De hecho, hasta que los dejaron morir bajo el sol, la gente no sabía que mientras felicitaban a los astronautas humanos con desfiles triunfales y confeti, como si fueran héroes, el Ejército del Aire decidía que Buddy, Ivan y Donald ya no eran útiles y se los vendía a la Fundación Corston, donde los rebautizaron como 17.489, 17.490 y 17.491, respectivamente, los infectaron de hepatitis, los metieron en jaulas individuales y los sometieron a biopsias de hígado periódicas. Ferdinand Corston probablemente suspirara aliviado cuando la aparición de un rumor sobre las infidelidades maritales de un importante famoso hizo que su propio escándalo dejara de estar en el punto de mira de los medios de comunicación.
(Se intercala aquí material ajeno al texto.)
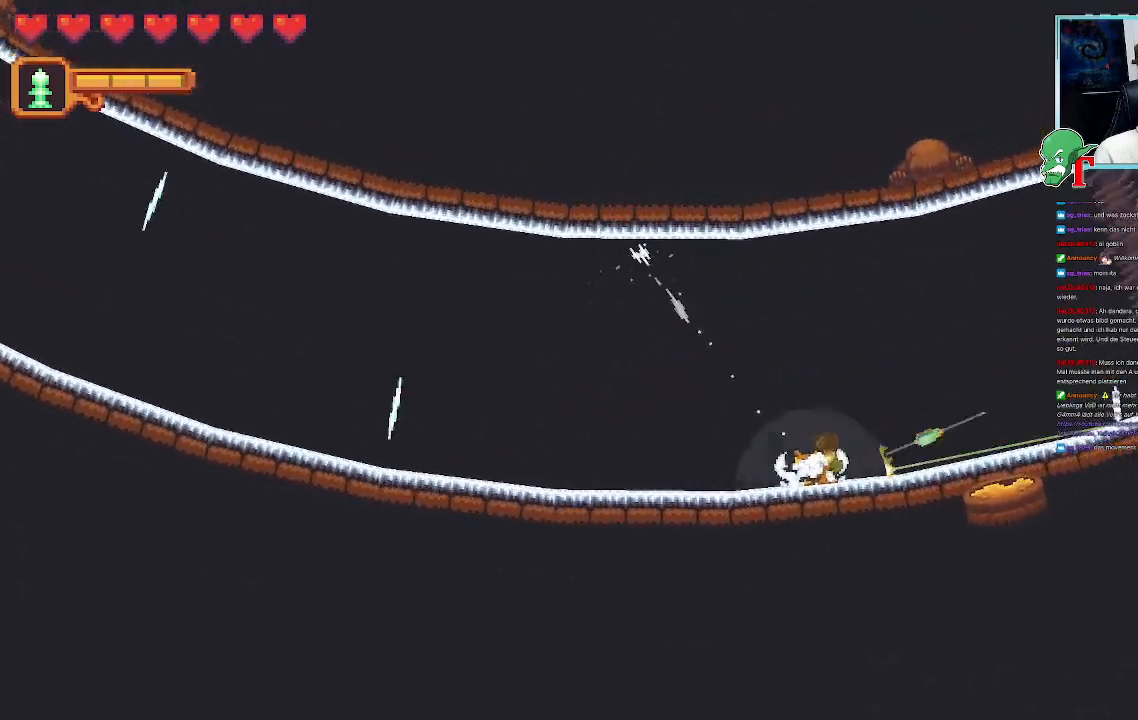
{"buttons": [], "left_stick": "down-right", "right_stick": "center", "events": [[302, "left_stick", "down-right"]]}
La Fundación Corston era el último sitio adonde Isabel habría querido que los bonobos hubieran ido a parar. Aunque, por otra parte, saber dónde estaban era el primer paso para rescatarlos.

Isabel se quedó con Rose en la parte de atrás de la furgoneta. El enorme y amenazador edificio de hormigón estaba rodeado de gravilla, rejas y alambre de espino. Intentó imaginarse a los más de cuatrocientos chimpancés que estaban encerrados dentro.

– No sé cómo lo soportas -dijo.

– No me queda más remedio -respondió Rose, dejando caer un par de botas de goma que acababa de sacar del maletero a los pies de Isabel antes de extender un mono, unos guantes de goma y una mascarilla de cirujano que cubría toda la cara-. Si no tenemos a nadie dentro, no sabemos lo que sucede. No les gusta demasiado dar explicaciones sobre lo que hacen ahí.